Blog Post

Supreme Court rules against Texas abortion restrictions

June 27, 2016 | by NCC Staff

A divided Supreme Court on Monday ruled against a Texas law that placed restrictions on how women can gain access to abortions at clinics.

Supreme_CourtIn a 5-3 decision, Justice Stephen Breyer said that “both the admitting privileges and surgical center requirements place a substantial obstacle in the path of women seeking a previability abortion, constitute an undue burden on abortion access, and thus violate the Constitution.”

Link: Read The Full Opinion

The dissenters included Chief Justice John Roberts, Clarence Thomas and Samuel Alito, with Alito and Thomas writing dissents.

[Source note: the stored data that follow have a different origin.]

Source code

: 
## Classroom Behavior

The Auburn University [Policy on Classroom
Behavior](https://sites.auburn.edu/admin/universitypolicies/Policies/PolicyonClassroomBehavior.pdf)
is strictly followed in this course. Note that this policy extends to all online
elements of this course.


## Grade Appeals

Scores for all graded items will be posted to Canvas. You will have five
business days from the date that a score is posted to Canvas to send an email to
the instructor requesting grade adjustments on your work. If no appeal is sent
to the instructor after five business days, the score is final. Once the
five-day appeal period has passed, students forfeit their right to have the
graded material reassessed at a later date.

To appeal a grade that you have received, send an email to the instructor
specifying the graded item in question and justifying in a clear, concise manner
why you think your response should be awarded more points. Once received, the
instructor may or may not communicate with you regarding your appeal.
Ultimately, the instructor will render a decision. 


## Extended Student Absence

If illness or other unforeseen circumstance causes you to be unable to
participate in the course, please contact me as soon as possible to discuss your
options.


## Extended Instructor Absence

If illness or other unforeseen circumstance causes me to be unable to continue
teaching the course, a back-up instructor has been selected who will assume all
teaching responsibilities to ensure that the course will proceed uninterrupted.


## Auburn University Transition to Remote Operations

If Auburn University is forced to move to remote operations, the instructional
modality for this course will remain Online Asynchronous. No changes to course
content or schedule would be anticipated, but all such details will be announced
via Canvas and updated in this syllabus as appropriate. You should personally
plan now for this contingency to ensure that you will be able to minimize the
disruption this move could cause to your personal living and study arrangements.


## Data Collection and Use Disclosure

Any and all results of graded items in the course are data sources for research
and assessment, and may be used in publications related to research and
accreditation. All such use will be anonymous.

“Today the Court strikes down two state statutory provisions in all of their applications, at the behest of abortion clinics and doctors. That decision exemplifies the Court’s troubling tendency to bend the rules when any effort to limit abortion, or even to speak in opposition to abortion, is at issue,’” said Justice Thomas.

The petitioners in Whole Woman’s Health v. Hellerstedt claimed a Texas law enacted in 2013 would force about 75 percent of the state’s abortion services to close. Two provisions in the law require that doctors at clinics have hospital admitting privileges within 30 miles of the clinics, and that clinics have facilities equal to those of an outpatient surgical center.

Today’s Supreme Court ruling effectively eliminates those provisions.

Texas officials believed the laws protected the health of the women seeking abortions by guaranteeing better care. The U.S. Court of Appeals for the Fifth Circuit sided with the state of Texas, but the Supreme Court stopped the law from going into effect until it could decide if it would accept an appeal.